Format each line of the data below as a Markdown table with two columns, Row and Line, where Row numbers the lines in order and Line holds the text. Leave out blank lines.

· · · · · · ·

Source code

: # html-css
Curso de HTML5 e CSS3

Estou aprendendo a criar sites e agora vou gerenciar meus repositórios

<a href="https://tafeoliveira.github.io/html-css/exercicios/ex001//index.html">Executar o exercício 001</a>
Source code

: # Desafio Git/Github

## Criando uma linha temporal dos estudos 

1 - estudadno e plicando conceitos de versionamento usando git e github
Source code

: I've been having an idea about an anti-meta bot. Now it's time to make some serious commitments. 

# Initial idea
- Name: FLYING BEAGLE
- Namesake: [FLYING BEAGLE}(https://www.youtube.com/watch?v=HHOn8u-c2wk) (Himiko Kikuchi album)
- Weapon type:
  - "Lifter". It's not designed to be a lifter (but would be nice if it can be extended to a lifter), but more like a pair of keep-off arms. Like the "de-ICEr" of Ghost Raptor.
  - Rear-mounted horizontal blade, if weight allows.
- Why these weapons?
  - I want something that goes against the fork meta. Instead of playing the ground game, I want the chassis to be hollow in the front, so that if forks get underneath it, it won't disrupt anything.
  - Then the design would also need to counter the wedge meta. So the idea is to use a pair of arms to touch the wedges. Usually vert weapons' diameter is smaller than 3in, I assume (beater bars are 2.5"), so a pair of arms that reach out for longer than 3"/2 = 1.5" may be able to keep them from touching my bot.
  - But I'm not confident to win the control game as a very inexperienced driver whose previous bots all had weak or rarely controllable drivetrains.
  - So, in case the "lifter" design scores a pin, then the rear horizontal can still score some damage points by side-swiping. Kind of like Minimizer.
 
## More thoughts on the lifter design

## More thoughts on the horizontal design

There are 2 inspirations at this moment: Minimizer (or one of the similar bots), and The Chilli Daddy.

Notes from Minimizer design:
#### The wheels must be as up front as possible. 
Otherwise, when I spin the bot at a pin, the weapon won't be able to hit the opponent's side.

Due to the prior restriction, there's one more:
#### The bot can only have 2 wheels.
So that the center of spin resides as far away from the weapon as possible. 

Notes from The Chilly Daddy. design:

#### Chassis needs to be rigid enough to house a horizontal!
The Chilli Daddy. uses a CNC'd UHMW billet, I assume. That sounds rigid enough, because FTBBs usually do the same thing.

· · · · · · ·

**SOLUTION FOR THIS EXERCISE:**
| Row | Line |
|---|---|
| 1 | Source code |
| 2 | : # html-css |
| 3 | Curso de HTML5 e CSS3 |
| 4 | Estou aprendendo a criar sites e agora vou gerenciar meus repositórios |
| 5 | <a href="https://tafeoliveira.github.io/html-css/exercicios/ex001//index.html">Executar o exercício 001</a> |
| 6 | Source code |
| 7 | : # Desafio Git/Github |
| 8 | ## Criando uma linha temporal dos estudos  |
| 9 | 1 - estudadno e plicando conceitos de versionamento usando git e github |
| 10 | Source code |
| 11 | : I've been having an idea about an anti-meta bot. Now it's time to make some serious commitments.  |
| 12 | # Initial idea |
| 13 | - Name: FLYING BEAGLE |
| 14 | - Namesake: [FLYING BEAGLE}(https://www.youtube.com/watch?v=HHOn8u-c2wk) (Himiko Kikuchi album) |
| 15 | - Weapon type: |
| 16 |   - "Lifter". It's not designed to be a lifter (but would be nice if it can be extended to a lifter), but more like a pair of keep-off arms. Like the "de-ICEr" of Ghost Raptor. |
| 17 |   - Rear-mounted horizontal blade, if weight allows. |
| 18 | - Why these weapons? |
| 19 |   - I want something that goes against the fork meta. Instead of playing the ground game, I want the chassis to be hollow in the front, so that if forks get underneath it, it won't disrupt anything. |
| 20 |   - Then the design would also need to counter the wedge meta. So the idea is to use a pair of arms to touch the wedges. Usually vert weapons' diameter is smaller than 3in, I assume (beater bars are 2.5"), so a pair of arms that reach out for longer than 3"/2 = 1.5" may be able to keep them from touching my bot. |
| 21 |   - But I'm not confident to win the control game as a very inexperienced driver whose previous bots all had weak or rarely controllable drivetrains. |
| 22 |   - So, in case the "lifter" design scores a pin, then the rear horizontal can still score some damage points by side-swiping. Kind of like Minimizer. |
| 23 | ## More thoughts on the lifter design |
| 24 | ## More thoughts on the horizontal design |
| 25 | There are 2 inspirations at this moment: Minimizer (or one of the similar bots), and The Chilli Daddy. |
| 26 | Notes from Minimizer design: |
| 27 | #### The wheels must be as up front as possible.  |
| 28 | Otherwise, when I spin the bot at a pin, the weapon won't be able to hit the opponent's side. |
| 29 | Due to the prior restriction, there's one more: |
| 30 | #### The bot can only have 2 wheels. |
| 31 | So that the center of spin resides as far away from the weapon as possible.  |
| 32 | Notes from The Chilly Daddy. design: |
| 33 | #### Chassis needs to be rigid enough to house a horizontal! |
| 34 | The Chilli Daddy. uses a CNC'd UHMW billet, I assume. That sounds rigid enough, because FTBBs usually do the same thing. |